Page excerpt
——————
I suspect target would probably be closer to where Walmart is than Costco, right? Chris?

 

Chris Versace  17:25

Yeah, I think that's right. I think that's right. So, so the one that I'll be watching this week is not one that either of you've mentioned or one we've talked about. It's going to be William Sonoma, and the only reason for that is because their consumer tends to skew higher. And I want to see you know, are they putting up the comps that people think that they are? Are they still seeing people shop? What's their outlook? And then I kind of, you know, want to compare that to some of the names that we have mentioned, just to see where are consumers continuing to shop? I will share too. I think the biggest risk that we see is something that you touched on Lindsay, is that these companies deliver good results for the July quarter, but they don't change their guidance for the full year, which means the back half of the year is probably a little weaker than expected. So we're going to have to do some analyst math. I think Bob put it all together. What does it mean?

 

Bob Lang  18:20

Yeah, it just means that we have to be paying very, very close attention to the consumer data. The retail sales really hit at the heart of where the consumer is in the economy. The consumer represents about 70% of the GDP for the United States. And we want to really have a good idea of if that growth is continuing now. And yeah, we did see that strong retail sales last month. And you know, it may slow down for the August reading, which comes out in September, and which is just out before the next Federal Reserve meeting, which comes out the middle, towards the end of September. So I think the Fed as a committee, is looking at the growth of the economy. They're looking at inflation, they're looking at jobs. And I think Lindsey said it best last week is as long as the consumer, or long as the average American has a job, they're going to continue to spend I mean, my paraphrase you there, Lindsey, but I think that's kind of what you mentioned last week. And I think it's very right and very appropriate to talk about that, but you got to pay attention to what the consumer is doing.
——————
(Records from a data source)

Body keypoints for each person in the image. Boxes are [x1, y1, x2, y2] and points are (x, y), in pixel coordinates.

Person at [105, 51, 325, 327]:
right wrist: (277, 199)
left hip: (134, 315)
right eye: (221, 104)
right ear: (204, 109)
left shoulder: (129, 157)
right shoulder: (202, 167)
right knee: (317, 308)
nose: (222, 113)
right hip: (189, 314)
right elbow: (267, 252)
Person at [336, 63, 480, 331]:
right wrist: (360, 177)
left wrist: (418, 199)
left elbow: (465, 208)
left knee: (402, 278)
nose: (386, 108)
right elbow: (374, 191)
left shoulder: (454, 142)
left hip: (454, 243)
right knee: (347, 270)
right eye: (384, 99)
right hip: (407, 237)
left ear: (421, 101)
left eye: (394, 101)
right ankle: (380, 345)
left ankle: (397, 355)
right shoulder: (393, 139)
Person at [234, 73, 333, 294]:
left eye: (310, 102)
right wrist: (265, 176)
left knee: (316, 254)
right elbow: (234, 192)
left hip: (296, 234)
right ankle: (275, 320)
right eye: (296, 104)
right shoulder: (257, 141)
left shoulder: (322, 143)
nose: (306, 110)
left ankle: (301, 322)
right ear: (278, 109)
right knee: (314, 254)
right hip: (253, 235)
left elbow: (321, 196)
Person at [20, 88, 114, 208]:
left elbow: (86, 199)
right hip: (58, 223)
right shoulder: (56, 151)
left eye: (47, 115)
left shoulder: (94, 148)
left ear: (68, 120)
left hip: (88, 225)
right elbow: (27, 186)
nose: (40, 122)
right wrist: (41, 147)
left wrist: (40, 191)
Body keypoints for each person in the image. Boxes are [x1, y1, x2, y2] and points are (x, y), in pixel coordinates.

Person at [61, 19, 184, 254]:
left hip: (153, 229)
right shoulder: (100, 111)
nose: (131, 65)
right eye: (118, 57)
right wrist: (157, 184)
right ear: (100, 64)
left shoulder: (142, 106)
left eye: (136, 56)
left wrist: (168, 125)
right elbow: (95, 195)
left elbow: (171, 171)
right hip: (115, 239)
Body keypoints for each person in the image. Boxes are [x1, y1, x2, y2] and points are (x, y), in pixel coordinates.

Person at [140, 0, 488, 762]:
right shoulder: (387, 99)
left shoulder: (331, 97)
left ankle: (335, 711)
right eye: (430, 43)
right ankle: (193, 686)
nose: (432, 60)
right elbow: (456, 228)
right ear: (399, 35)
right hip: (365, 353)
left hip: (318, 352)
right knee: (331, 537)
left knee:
——————
Tasks to perform
**a)** Answer these questions about the market discussion transcript:
(i) What does Chris Versace call the biggest risk he sees?
(ii) About what share of U.S. GDP does Bob Lang say the consumer represents?
(iii) When does the August retail sales reading come out?
**b)** Go on with the market discussion transcript, starting after its last sentence.

Task-by-task answers
**a)**
(i) That these companies deliver good results for the July quarter but don't change their guidance for the full year, which means the back half of the year is probably a little weaker than expected.
(ii) About 70%.
(iii) In September.

**b)**
Chris Versace  19:20

I think it comes down to degrees. You know, if they are going to spend nothing, to spend more, they're going to spend less. And as we're talking it looks like they're spending less, but you you almost had a perfect segway there, Bob, to our second topic. When you were talking about the Fed, everybody knows that. You know the market has been pricing in various rate cuts. Some think the Fed will start in September with 25 some still think that they may open the door to a 50 basis point rate cut, but in my opinion, that makes what Fed Chair Powell is going to say Friday at Jackson Hole very important, and yet, I don't think he's going to say that much.

 

Lindsey Bell  19:56

I agree with you, Chris. I don't think he's going to say that much, but I will say you. I also agree with your your point on it being important. In fact, I think this speech combined with the September meeting is actually going to be quite consequential for Powell and the Fed in terms of reputation and credibility. Forget the transitory mistake. We are at a very look like I think this is now their time to either or shine or screw it up in a big way. And you don't know where they're going to land, because the it's a fine needle that needs to be threat like, yeah, yeah, no. They talk about, I mean, just to go over, what we quickly know is like, they'll say inflation has eased substantially, which it has from 9% right? But that that rate of decline has stalled out, and there's some sticky parts like, like shelter and auto insurance has remained very sticky. And then you've got the the job situation is it, it's starting to weaken. We're going to get revisions on Wednesday of this week that are expected to be pretty bad. So, and that's a mill, up to a million jobs.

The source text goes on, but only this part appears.